- **ABOUT THIS EXERCISE**: Please repeat, exactly and without pictures, the lines of the entries below that run from the one containing "(150, 107) none" through the one containing "(412, 132) none".

- **MATERIAL PROVIDED**:
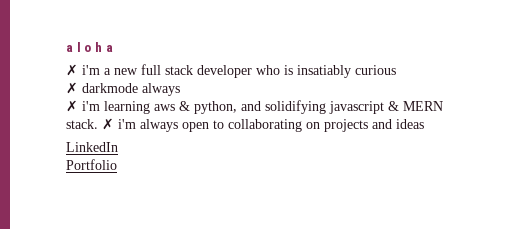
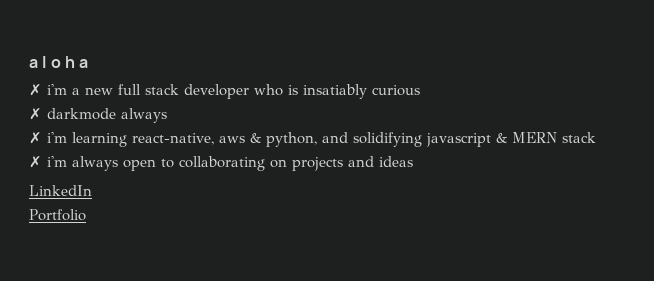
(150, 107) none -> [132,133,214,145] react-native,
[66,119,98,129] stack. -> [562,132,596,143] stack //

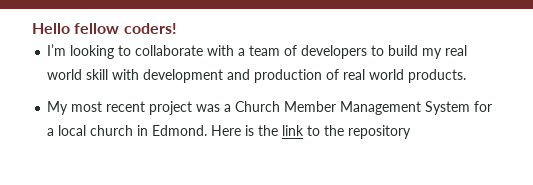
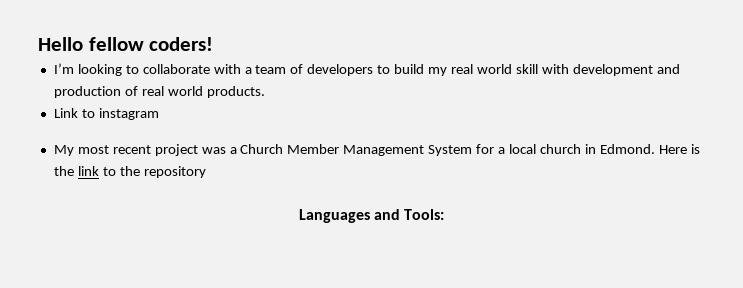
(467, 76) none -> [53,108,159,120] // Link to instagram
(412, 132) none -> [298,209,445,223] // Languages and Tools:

==

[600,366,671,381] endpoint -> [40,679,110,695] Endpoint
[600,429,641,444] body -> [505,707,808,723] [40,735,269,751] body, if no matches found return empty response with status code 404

- **FINAL ANSWER**:
(150, 107) none -> [132,133,214,145] react-native,
[66,119,98,129] stack. -> [562,132,596,143] stack //

(467, 76) none -> [53,108,159,120] // Link to instagram
(412, 132) none -> [298,209,445,223] // Languages and Tools:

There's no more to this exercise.